Wilm’s tumor is the most common primary tumor of childhood.
Origin: Embryonic nephrogenic (mesodermal) cells
Mechanism: Deletion of WT-1 gene on chromosome 11
a. Macroscopic (Gross): large, solitary tan to grey color mass; pale on cut section with areas of hemorrhage; 10% are bilateral or multicentric; grossly difficult to distinguish from neuroblastoma
b. Microscopic: tumor containing 3 elements –
- Metanephric blastema
- Epithelial elements (Immature glomeruli and tubule)
Incidence: 1 per 10,000 children before the age of 15 years
Average age at diagnosis: 3-4 years
- Usually asymptomatic abdominal mass (classic history – found during dressing or bathing)
- 20% patients present with minimal blunt trauma to mass
- Other: abdominal mass, gross hematuria, fever
- Abdominal mass (mostly donot cross the midline)
- Hematuria (10-15%; indicates invasion of collecting system)
- Hypertension (20%; related to compression of juxtaglomerular apparatus)
- Signs of Beckwith-Wiedemann syndrome may be present
Approx. 10% of Wilms tumors occur in children with syndromes.
1. WAGR syndrome (deletion of WT1 gene)
- Wilms tumor
- Genitourinary (GU) anomalies
- Intellectual disability (mental Retardation)
2. Beckwith-Wiedemann syndrome (mutations of WT2 gene)
Others: Denys-Drash syndrome (WT1), Fraiser syndrome (WT1), Neurofibromatosis
Best initial test: Ultrasonography of abdomen
Diagnostic radiological tests: Abdominal and chest CT –
- Staging purpose
- Preoperative assessment
- Look at the contralateral kidney
- Stage I: Limited to kidney and completely resected
- Stage II: Extends beyond kidney but completely resected; capsule invasion and perirenal tissue may be involved
- Stage III: Residual non-hematogenous tumor after resection
- Stage IV: Hematogenous metastases (lung, distal lymph nodes and brain)
- Stage V: Bilateral renal involvement
Best indicators of survival:
- Histologic subtype: 85% have Favorable Histology (FH) with overall survival of 85% for all stages; 15% have Unfavorable Histology (UH)
Radical resection of affected kidney followed by:
- Lower grade tumors (I and II): Chemotherapy (Actinomycin D, i.e.
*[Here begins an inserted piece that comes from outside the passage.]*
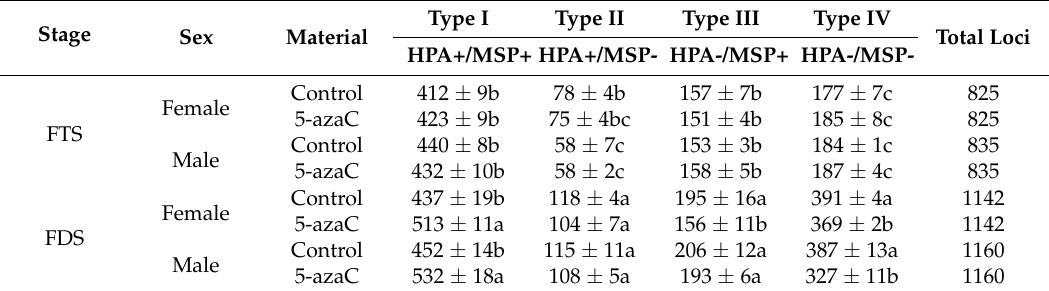
Table 2. Number of DNA methylated loci identified using MSAP.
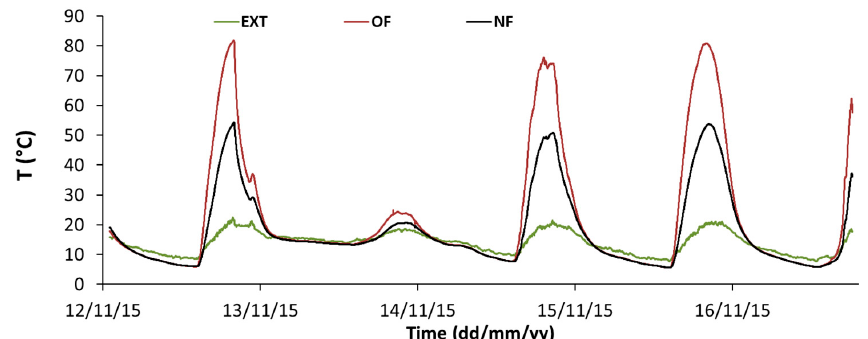
Figure 5. Temperature trends of ambient air and of the air inside the old framed (OF) and new framed (NF) boxes.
DACT and Vincristine)
- Higher grade tumors (III and above): Radiotherapy
Routine pre-operative biopsy should be avoided as this upstages the tumor, requiring the intensification of chemotherapy and abdominal irradiation.
Neoadjuvant chemotherapy/radiotherapy may be required to regress the size of tumor before surgery.
This is a quick review of Wilm’s tumor on request of final year MBBS student Jaymala Shelke. For detailed information on Wilm’s tumor, refer to the textbooks.